>>>

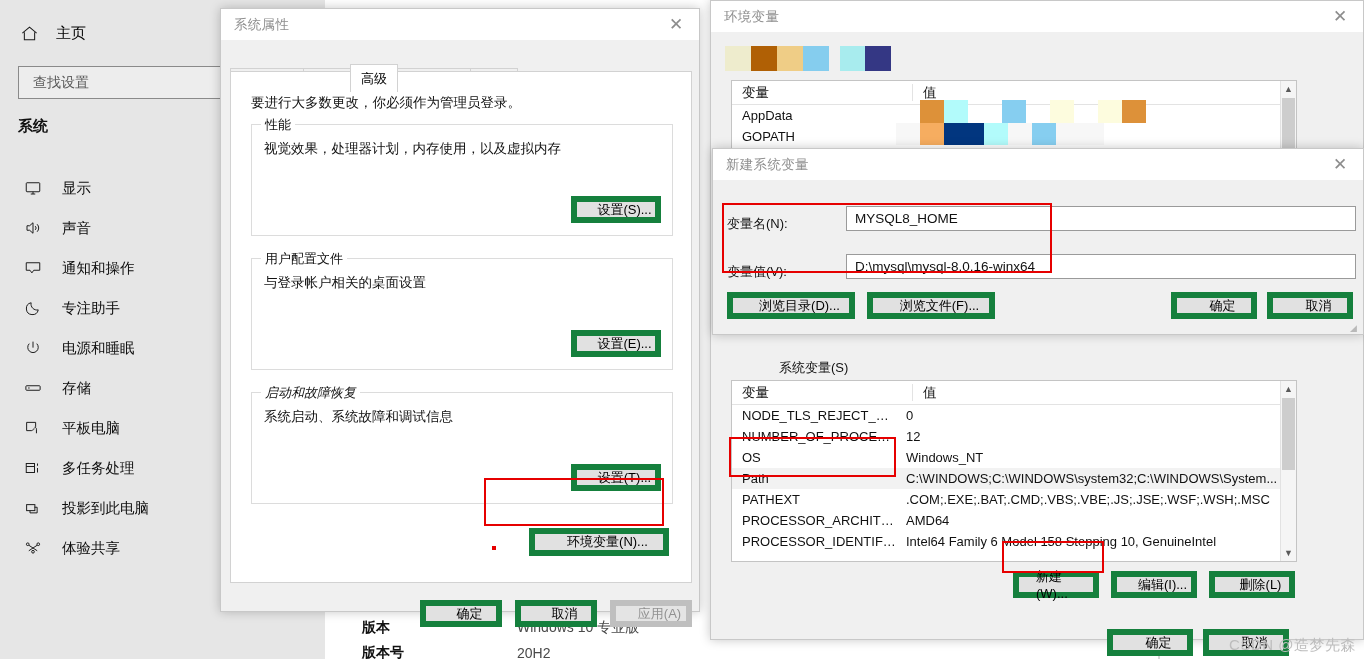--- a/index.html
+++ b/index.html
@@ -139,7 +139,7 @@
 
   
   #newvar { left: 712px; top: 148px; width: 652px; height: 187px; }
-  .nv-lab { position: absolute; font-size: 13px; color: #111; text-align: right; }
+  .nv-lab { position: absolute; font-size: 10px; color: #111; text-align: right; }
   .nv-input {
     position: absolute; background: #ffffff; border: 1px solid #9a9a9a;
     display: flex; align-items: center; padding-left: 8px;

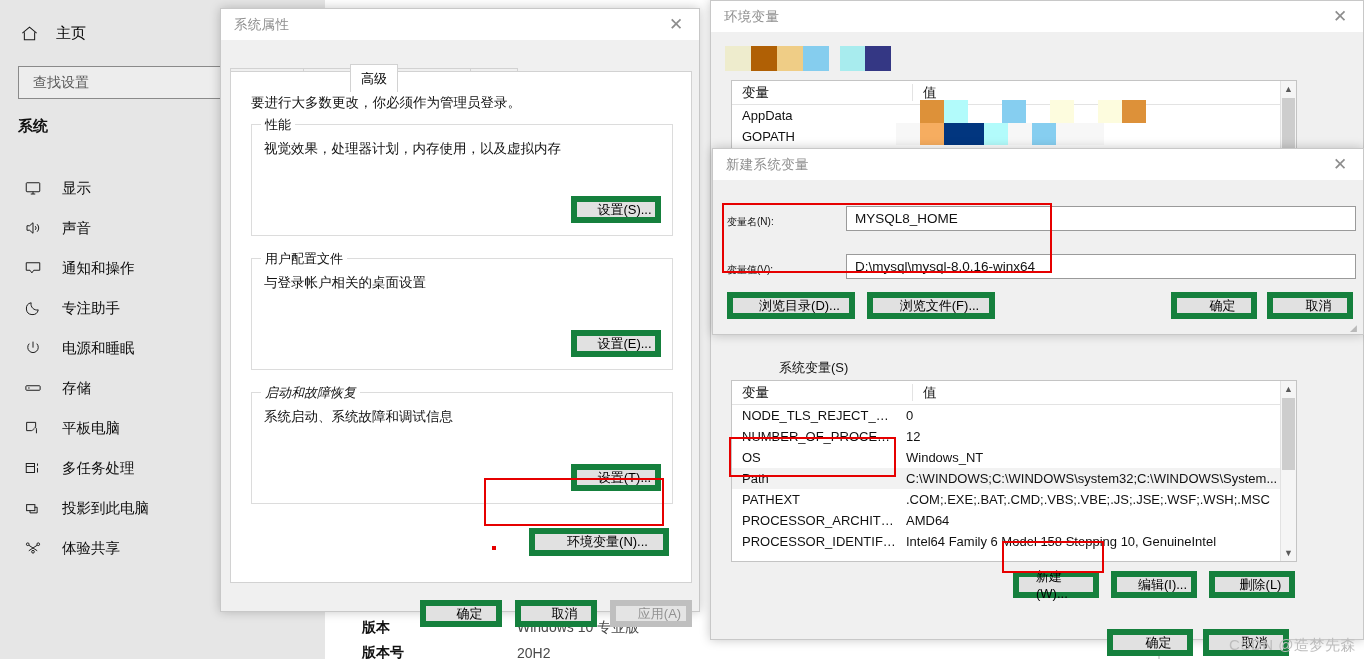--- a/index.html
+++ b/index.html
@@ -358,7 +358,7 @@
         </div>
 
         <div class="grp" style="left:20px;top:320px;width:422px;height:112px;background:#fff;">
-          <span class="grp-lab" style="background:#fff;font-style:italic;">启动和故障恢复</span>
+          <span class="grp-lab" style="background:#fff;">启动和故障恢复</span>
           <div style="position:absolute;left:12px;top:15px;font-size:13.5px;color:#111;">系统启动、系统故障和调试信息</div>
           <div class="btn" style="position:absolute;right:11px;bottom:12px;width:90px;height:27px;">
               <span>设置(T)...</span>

<<<
>>>

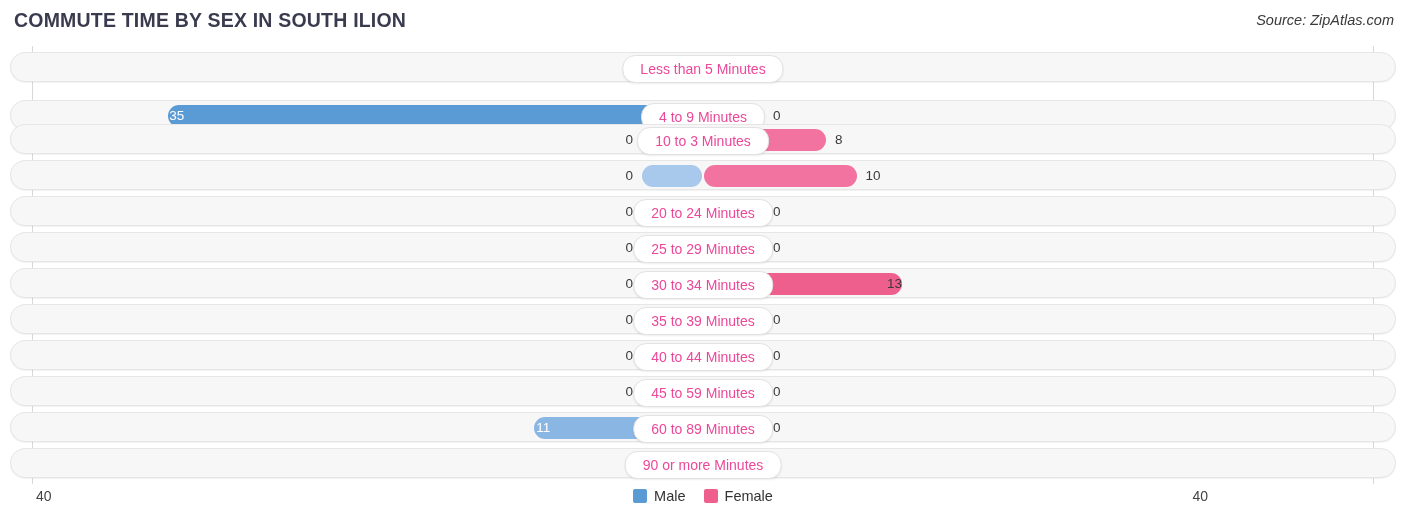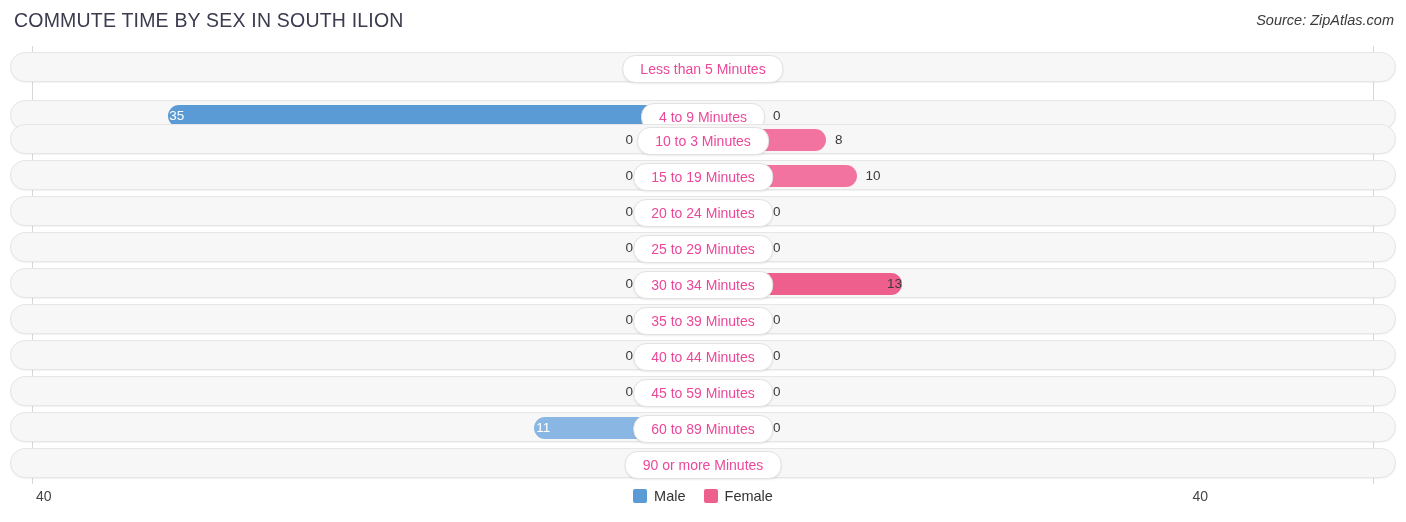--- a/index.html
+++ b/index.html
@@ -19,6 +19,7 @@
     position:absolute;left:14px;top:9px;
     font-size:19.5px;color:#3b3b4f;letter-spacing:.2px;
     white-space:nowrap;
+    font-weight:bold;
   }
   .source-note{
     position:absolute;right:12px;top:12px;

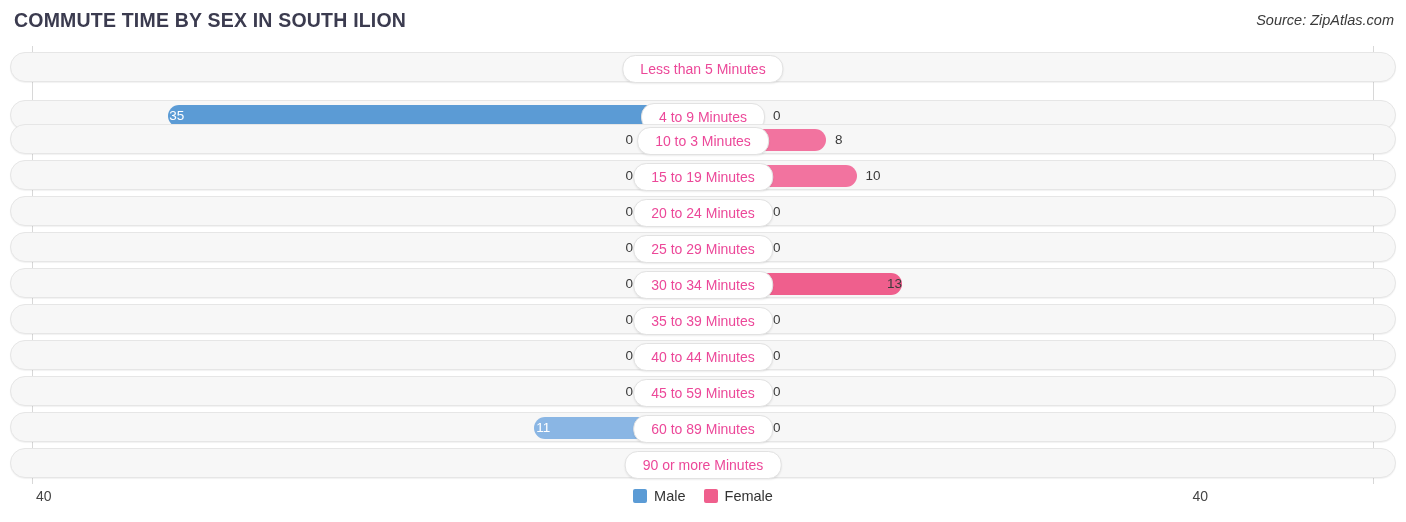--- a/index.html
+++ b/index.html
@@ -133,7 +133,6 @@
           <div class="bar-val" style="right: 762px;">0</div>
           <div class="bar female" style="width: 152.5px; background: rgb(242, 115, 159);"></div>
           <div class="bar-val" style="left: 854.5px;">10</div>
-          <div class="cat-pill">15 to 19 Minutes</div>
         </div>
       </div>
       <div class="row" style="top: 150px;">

<<<
>>>

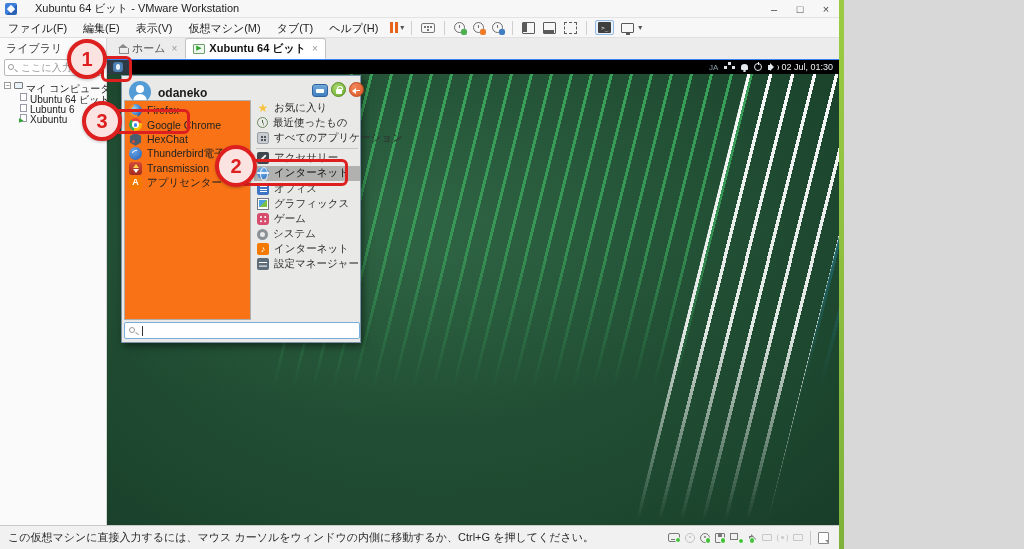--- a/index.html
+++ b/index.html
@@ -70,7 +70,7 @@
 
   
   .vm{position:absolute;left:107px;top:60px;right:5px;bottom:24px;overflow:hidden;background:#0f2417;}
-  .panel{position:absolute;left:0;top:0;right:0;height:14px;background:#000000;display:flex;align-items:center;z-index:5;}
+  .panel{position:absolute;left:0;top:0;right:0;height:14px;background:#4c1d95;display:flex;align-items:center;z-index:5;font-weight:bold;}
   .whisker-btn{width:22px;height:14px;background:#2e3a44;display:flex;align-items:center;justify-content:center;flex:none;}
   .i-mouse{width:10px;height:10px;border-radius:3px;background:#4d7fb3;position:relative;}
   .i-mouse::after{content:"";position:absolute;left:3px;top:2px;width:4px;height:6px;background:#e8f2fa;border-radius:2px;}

<<<

** Exercise prompt **
Among the entries above, copy exactly only the lines starting with the one containing "-358,7 +358,7 @@" and going through the one containing "<span>设置(T)...</span>", both ends included.

** Exercise response **
@@ -358,7 +358,7 @@
         </div>
 
         <div class="grp" style="left:20px;top:320px;width:422px;height:112px;background:#fff;">
-          <span class="grp-lab" style="background:#fff;font-style:italic;">启动和故障恢复</span>
+          <span class="grp-lab" style="background:#fff;">启动和故障恢复</span>
           <div style="position:absolute;left:12px;top:15px;font-size:13.5px;color:#111;">系统启动、系统故障和调试信息</div>
           <div class="btn" style="position:absolute;right:11px;bottom:12px;width:90px;height:27px;">
               <span>设置(T)...</span>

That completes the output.